Create a Personal Expense Tracker with SQLite and Python

Create a Personal Expense Tracker with SQLite and Python

Create a Personal Expense Tracker with SQLite and Python

 

Managing personal finances doesn’t need a fancy web application or integration with a bank API. Sometimes, a simple terminal-based utility can be just as effective—especially when you want full control over your data. In this tutorial, we’ll build a lightweight command-line personal expense tracker using Python and SQLite. This tool will let you add expenses, filter transactions, and generate summaries—all from the terminal.

1. Setting Up the Project and Database

Before diving into the functionality, let’s create the project structure and initialize the database. We’ll use Python’s built-in sqlite3 module, which provides a lightweight, serverless database engine perfect for local applications.

import sqlite3

# Initialize the database and create the expenses table
def initialize_db():
    conn = sqlite3.connect('expenses.db')
    cursor = conn.cursor()
    
    cursor.execute('''
        CREATE TABLE IF NOT EXISTS expenses (
            id INTEGER PRIMARY KEY AUTOINCREMENT,
            amount REAL NOT NULL,
            category TEXT NOT NULL,
            description TEXT,
            date TEXT NOT NULL
        )
    ''')
    
    conn.commit()
    conn.close()

initialize_db()

This function checks if the expenses table exists and creates it if it doesn’t. The date is stored as a TEXT field in ‘YYYY-MM-DD’ format, making it easier to sort and filter chronologically.

2. Adding Expense Entries

Now that we have a table, let’s create a function to add new expenses to the database. Users can input amount, category, description, and date (we’ll default to today’s date if not provided).

from datetime import datetime

def add_expense(amount, category, description="", date=None):
    if not date:
        date = datetime.now().strftime('%Y-%m-%d')
        
    conn = sqlite3.connect("expenses.db")
    cursor = conn.cursor()
    
    cursor.execute('''
        INSERT INTO expenses (amount, category, description, date)
        VALUES (?, ?, ?, ?)
    ''', (amount, category, description, date))

    conn.commit()
    conn.close()

# Example usage
add_expense(29.99, 'Food', 'Lunch at cafe')

This insertion uses parameterized queries to prevent SQL injection (even though it’s local, it’s still a good habit). You can use this function in an interactive CLI wrapper later for user input.

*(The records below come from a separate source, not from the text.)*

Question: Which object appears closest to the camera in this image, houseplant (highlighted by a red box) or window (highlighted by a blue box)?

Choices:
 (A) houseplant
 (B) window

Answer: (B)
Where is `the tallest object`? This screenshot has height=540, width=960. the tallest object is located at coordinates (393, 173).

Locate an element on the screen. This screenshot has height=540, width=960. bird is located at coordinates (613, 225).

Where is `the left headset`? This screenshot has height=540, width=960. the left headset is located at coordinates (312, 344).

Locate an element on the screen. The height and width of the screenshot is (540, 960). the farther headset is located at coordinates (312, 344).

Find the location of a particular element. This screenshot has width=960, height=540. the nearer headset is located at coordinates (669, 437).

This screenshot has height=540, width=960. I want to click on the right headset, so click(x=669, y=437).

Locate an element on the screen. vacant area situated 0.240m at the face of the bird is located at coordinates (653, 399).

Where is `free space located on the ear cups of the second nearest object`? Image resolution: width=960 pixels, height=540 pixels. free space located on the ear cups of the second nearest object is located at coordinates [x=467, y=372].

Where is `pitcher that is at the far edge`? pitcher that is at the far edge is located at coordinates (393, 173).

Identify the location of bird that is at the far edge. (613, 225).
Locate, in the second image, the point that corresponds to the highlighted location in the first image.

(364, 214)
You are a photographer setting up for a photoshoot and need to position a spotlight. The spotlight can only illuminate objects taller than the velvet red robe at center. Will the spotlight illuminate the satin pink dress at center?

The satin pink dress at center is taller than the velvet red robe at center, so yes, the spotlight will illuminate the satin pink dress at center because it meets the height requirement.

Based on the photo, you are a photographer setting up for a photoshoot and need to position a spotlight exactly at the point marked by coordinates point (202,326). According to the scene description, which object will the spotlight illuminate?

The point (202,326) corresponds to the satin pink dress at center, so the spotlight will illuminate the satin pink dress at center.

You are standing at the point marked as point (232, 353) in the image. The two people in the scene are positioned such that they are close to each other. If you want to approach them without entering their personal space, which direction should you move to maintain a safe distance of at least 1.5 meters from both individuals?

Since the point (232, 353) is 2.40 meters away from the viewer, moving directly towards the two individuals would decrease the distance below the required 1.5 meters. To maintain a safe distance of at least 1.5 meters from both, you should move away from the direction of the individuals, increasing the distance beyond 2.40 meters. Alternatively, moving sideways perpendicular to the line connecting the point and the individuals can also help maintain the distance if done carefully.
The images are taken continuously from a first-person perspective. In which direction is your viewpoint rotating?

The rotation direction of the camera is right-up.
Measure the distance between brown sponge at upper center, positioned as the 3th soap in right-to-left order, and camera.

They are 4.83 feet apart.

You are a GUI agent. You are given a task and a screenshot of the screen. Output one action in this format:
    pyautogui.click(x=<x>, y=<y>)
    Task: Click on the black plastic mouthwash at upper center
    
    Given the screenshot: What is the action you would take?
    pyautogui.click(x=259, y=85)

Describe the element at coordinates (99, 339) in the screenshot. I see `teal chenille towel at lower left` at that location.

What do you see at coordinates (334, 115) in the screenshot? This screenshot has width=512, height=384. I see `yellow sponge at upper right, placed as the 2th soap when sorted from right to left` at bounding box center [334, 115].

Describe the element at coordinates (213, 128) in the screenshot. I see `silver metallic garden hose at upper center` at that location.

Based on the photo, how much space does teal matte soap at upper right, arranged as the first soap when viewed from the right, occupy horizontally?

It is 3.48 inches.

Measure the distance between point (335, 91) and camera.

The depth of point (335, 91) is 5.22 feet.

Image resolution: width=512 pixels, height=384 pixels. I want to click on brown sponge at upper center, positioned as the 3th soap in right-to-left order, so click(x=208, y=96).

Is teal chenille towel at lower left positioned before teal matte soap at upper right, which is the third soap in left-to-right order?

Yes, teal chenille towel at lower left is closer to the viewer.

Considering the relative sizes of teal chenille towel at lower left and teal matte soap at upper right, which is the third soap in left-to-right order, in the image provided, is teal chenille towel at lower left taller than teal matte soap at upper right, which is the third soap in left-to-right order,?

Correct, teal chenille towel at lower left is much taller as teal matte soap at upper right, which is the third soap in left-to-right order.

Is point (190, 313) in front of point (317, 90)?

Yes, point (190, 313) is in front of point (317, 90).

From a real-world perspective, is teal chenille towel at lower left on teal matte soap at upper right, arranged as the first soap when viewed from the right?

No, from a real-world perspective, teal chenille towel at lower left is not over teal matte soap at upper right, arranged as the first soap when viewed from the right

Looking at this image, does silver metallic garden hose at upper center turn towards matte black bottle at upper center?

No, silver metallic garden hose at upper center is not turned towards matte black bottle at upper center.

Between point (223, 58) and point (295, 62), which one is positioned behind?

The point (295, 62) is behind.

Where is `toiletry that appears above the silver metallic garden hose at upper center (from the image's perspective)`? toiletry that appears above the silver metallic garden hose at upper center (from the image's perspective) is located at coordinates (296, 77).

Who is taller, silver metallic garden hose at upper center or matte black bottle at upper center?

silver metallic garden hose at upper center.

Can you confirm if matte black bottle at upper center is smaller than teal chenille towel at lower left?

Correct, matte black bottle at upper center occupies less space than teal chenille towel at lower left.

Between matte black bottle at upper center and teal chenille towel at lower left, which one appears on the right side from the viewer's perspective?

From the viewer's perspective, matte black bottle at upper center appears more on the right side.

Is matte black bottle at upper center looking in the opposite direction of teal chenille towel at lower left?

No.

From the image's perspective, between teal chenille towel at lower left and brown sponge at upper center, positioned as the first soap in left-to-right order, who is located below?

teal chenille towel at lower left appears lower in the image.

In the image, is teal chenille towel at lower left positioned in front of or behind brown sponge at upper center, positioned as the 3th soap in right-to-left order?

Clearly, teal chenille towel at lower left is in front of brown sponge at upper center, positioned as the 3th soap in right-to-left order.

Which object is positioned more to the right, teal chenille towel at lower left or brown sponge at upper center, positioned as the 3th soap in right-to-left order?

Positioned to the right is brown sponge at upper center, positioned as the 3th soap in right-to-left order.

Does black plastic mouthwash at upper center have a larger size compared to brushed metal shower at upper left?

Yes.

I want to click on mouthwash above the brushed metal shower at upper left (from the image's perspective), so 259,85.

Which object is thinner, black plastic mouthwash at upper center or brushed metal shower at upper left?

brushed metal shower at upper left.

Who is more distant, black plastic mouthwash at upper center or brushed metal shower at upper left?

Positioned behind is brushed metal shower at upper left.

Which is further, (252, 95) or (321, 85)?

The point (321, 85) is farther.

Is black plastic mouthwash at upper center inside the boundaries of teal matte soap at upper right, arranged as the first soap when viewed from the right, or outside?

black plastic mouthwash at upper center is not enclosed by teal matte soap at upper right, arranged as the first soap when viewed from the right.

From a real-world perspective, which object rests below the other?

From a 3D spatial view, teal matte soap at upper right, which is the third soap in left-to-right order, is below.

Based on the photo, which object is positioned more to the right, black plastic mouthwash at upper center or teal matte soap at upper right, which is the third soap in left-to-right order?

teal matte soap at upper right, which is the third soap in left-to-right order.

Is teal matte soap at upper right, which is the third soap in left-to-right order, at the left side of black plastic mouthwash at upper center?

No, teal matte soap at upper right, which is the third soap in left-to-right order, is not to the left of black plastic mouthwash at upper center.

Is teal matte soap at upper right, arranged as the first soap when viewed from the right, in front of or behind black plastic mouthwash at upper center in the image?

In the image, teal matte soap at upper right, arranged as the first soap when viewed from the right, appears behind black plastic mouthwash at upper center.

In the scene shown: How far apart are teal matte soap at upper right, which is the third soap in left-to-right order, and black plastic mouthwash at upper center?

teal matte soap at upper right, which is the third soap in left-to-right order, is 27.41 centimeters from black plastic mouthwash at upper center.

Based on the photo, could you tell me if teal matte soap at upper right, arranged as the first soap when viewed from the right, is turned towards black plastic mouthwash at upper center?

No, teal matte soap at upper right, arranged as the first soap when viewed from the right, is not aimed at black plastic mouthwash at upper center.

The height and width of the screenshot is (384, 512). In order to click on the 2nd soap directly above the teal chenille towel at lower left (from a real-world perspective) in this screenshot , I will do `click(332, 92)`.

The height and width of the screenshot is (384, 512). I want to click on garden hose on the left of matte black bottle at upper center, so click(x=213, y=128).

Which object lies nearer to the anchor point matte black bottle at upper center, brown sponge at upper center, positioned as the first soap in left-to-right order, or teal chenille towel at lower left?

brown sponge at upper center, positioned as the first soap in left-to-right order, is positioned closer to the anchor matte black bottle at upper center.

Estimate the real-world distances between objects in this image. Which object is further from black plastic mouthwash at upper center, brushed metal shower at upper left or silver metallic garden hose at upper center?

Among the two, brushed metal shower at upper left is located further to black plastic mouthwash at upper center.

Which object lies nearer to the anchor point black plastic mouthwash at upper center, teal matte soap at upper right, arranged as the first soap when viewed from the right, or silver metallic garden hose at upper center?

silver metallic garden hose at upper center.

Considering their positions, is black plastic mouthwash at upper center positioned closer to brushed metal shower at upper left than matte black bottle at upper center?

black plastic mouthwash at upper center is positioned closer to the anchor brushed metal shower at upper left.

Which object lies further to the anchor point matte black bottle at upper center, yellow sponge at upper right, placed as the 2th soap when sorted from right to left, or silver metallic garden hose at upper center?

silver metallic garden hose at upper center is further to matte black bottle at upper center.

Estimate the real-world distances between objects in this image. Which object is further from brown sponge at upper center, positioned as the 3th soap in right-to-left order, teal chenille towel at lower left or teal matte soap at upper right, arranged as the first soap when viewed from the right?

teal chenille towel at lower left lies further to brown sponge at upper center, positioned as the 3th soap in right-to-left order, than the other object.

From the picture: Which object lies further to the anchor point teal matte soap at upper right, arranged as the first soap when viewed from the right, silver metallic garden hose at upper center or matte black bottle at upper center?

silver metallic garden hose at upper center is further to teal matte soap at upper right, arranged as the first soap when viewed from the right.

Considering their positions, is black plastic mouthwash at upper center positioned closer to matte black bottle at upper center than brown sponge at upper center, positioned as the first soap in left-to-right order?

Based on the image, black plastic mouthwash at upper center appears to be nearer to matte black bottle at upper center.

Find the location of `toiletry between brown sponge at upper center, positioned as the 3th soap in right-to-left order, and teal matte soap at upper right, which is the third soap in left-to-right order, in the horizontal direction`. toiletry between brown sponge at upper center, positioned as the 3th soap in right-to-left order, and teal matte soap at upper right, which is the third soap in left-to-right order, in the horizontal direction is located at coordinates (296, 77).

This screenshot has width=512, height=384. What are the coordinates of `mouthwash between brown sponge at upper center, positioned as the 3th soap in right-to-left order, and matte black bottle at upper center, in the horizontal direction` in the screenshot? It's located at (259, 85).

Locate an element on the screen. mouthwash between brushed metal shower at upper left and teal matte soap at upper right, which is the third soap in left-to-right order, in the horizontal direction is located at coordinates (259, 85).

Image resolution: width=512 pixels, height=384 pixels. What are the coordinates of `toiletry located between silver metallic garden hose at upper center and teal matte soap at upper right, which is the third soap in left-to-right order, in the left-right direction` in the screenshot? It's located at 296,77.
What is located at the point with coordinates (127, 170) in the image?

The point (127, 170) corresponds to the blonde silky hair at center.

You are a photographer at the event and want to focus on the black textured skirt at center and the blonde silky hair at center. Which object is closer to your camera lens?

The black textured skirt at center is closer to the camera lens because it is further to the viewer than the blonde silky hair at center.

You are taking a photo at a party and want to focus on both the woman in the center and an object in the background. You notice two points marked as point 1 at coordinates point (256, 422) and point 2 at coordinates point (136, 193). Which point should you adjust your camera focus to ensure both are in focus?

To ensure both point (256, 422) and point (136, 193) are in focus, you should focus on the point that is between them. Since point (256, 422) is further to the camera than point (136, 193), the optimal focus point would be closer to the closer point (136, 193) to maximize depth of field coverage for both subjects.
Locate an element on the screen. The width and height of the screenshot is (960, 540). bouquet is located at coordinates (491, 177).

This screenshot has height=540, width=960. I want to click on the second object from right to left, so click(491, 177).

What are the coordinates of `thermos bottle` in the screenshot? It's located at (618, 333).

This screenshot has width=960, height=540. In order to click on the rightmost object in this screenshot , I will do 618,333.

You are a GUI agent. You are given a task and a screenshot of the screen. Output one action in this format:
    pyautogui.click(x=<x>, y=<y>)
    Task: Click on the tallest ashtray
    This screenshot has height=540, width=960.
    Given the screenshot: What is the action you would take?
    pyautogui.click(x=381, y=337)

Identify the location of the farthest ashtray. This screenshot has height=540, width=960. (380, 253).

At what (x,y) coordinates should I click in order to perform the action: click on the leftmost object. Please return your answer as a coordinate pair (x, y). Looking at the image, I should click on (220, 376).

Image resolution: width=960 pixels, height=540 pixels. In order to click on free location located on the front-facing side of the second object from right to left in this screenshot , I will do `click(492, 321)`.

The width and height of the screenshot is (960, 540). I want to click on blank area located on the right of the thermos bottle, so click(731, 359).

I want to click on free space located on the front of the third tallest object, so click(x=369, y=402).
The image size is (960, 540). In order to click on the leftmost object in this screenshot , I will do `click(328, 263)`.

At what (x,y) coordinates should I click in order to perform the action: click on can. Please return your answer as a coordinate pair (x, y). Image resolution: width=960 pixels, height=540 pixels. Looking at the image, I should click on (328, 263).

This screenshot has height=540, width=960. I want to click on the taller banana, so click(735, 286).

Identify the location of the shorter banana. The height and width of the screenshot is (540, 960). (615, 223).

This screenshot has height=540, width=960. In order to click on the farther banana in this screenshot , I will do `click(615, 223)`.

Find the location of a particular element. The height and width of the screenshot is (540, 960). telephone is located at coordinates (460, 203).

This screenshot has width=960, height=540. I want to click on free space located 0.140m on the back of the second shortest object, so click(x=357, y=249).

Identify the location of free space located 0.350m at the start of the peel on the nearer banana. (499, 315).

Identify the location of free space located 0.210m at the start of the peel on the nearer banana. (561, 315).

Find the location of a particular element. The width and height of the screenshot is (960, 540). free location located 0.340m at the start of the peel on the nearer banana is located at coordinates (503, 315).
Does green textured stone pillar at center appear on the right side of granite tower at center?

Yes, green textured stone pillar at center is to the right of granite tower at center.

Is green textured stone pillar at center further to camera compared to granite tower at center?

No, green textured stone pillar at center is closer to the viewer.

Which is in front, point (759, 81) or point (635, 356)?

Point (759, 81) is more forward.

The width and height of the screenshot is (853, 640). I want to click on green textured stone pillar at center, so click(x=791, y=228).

3. Viewing and Filtering Expenses

It’s useful to filter your transactions by date range or category. Let’s build a function to fetch expenses based on filter parameters:

def get_expenses(category=None, start_date=None, end_date=None):
    conn = sqlite3.connect("expenses.db")
    cursor = conn.cursor()

    query = 'SELECT amount, category, description, date FROM expenses WHERE 1=1'
    params = []

    if category:
        query += ' AND category = ?'
        params.append(category)

    if start_date:
        query += ' AND date >= ?'
        params.append(start_date)

    if end_date:
        query += ' AND date <= ?'
        params.append(end_date)

    cursor.execute(query, params)
    results = cursor.fetchall()
    conn.close()

    for row in results:
        print(f"Amount: ${row[0]:.2f}, Category: {row[1]}, Description: {row[2]}, Date: {row[3]}")

# Example usage:
# get_expenses(category="Food", start_date="2024-01-01", end_date="2024-01-31")

This flexible function lets you apply any combination of filters. Passing no parameters shows all transactions. This kind of dynamic SQL is a clean and efficient pattern for command-line tools with optional filters.

4. Generating Monthly Summaries

To get value from our tracker, we need summaries—like total expenses per month or per category. Here’s a simple way to calculate the total amount spent each month:

def monthly_summary():
    conn = sqlite3.connect("expenses.db")
    cursor = conn.cursor()

    cursor.execute('''
        SELECT substr(date, 1, 7) AS month, SUM(amount)
        FROM expenses
        GROUP BY month
        ORDER BY month DESC
    ''')

    data = cursor.fetchall()
    conn.close()

    print("Monthly Expense Summary:")
    for month, total in data:
        print(f"{month}: ${total:.2f}")

# Example usage
monthly_summary()

This aggregates expenses by their ‘year-month’ string. For even finer detail, you can extend this to group by both month and category for a breakdown of spending habits.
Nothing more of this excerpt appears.